Extract every line of text from the records below, unchanged and in their original order, leaving out the pictures.

--- START OF EXCERPTED RECORDS ---

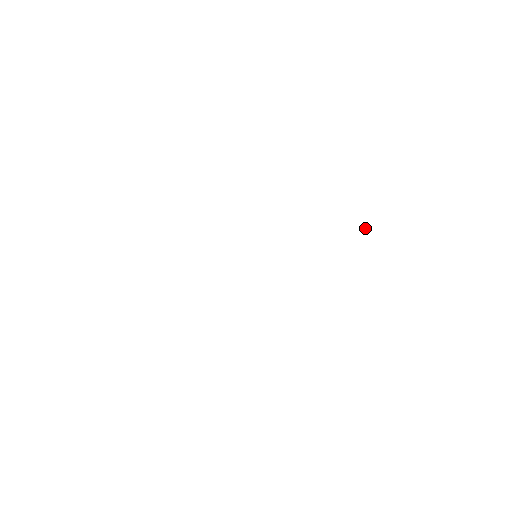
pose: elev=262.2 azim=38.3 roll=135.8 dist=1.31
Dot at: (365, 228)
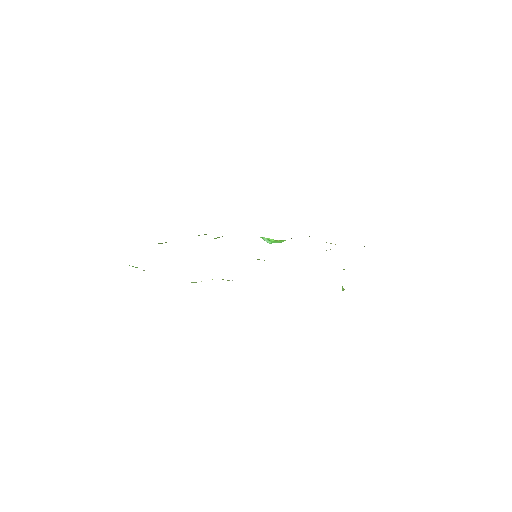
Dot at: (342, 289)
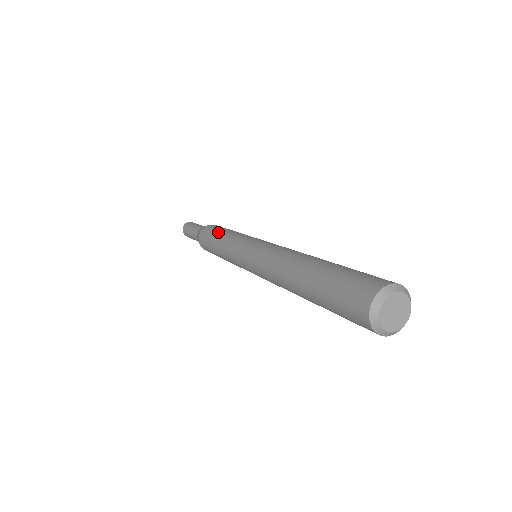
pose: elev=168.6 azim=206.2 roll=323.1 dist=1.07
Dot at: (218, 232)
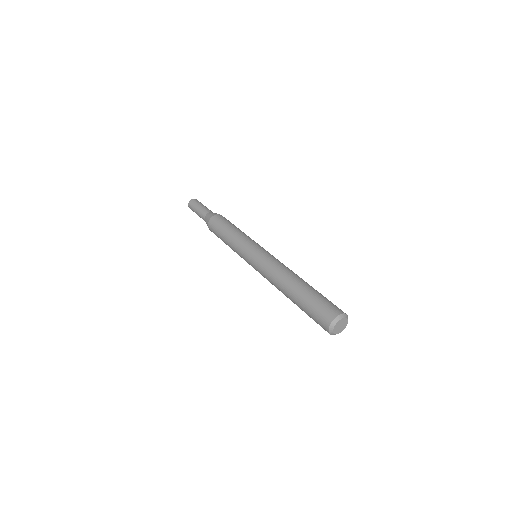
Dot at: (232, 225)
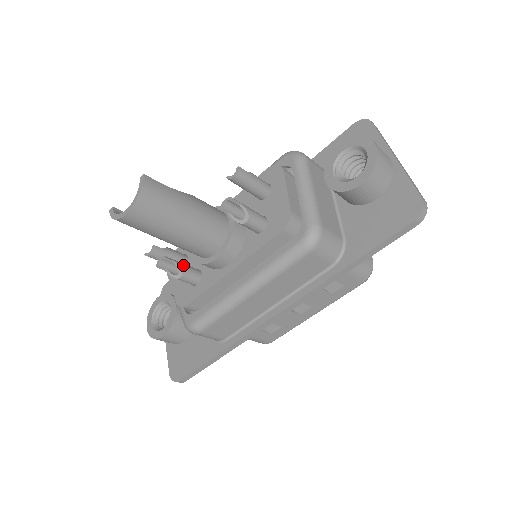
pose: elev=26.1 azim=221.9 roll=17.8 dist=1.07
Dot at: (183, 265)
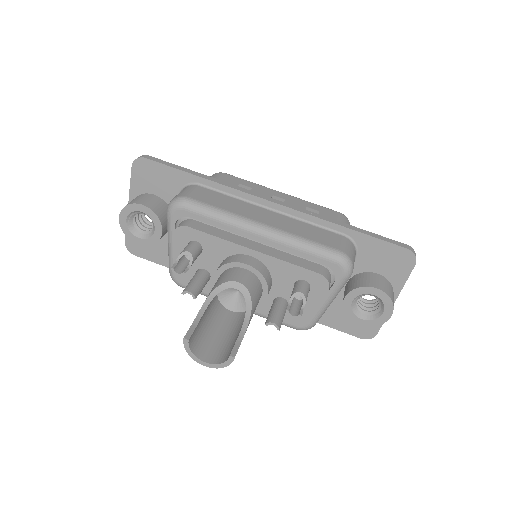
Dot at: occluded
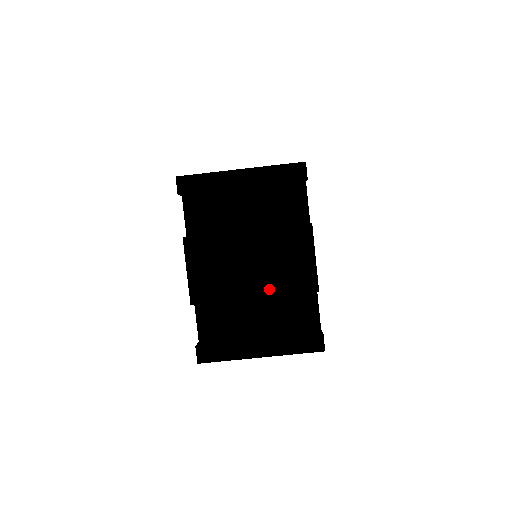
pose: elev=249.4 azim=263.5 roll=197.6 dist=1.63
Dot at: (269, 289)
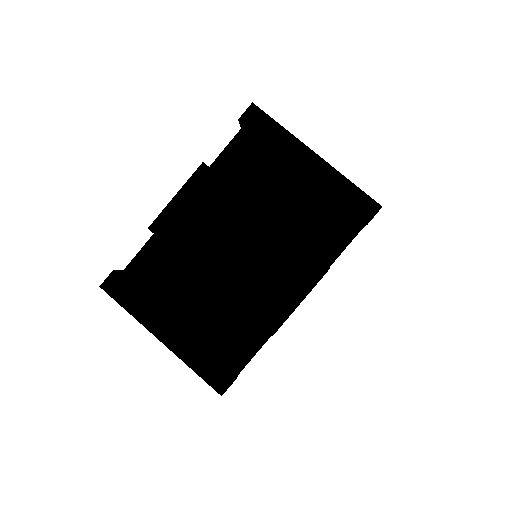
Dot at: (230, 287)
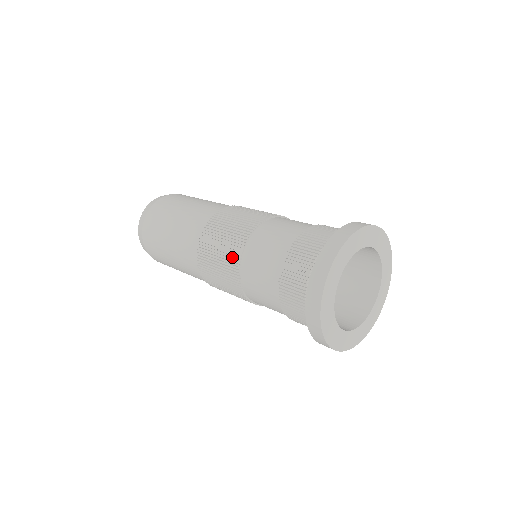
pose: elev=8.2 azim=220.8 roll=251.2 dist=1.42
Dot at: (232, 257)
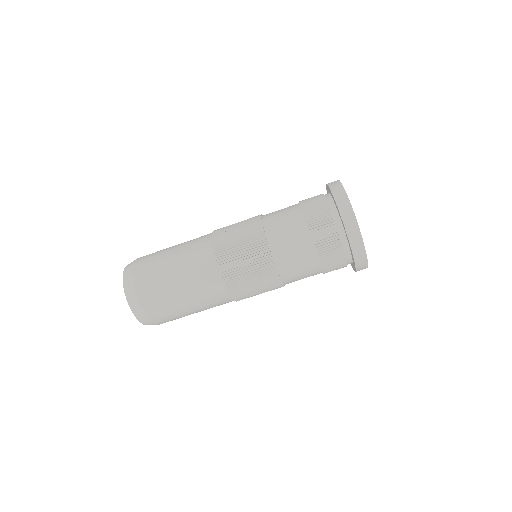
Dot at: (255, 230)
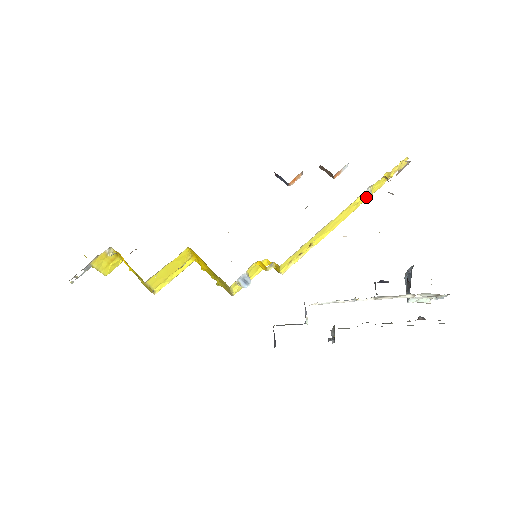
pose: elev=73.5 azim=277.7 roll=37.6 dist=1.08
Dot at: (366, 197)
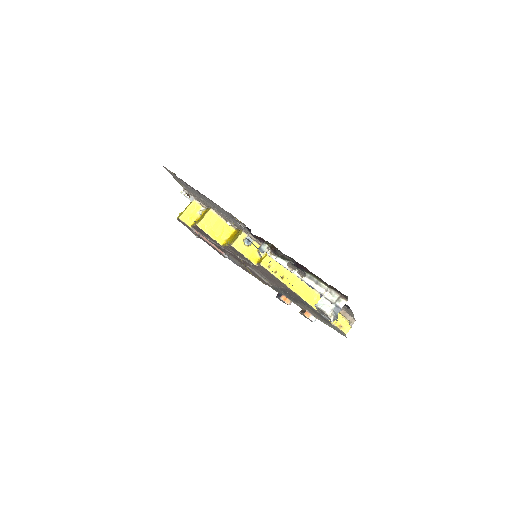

--- END OF EXCERPTED RECORDS ---

**SOLUTION BELOW**:
pose: elev=262.2 azim=38.3 roll=135.8 dist=1.31
Dot at: (365, 228)
Dot at: (342, 289)
pose: elev=168.6 azim=206.2 roll=323.1 dist=1.07
Dot at: (218, 232)
Dot at: (232, 225)
pose: elev=26.1 azim=221.9 roll=17.8 dist=1.07
Dot at: (183, 265)
Dot at: occluded
pose: elev=249.4 azim=263.5 roll=197.6 dist=1.63
Dot at: (269, 289)
Dot at: (230, 287)
pose: elev=8.2 azim=220.8 roll=251.2 dist=1.42
Dot at: (232, 257)
Dot at: (255, 230)
pose: elev=73.5 azim=277.7 roll=37.6 dist=1.08
Dot at: (366, 197)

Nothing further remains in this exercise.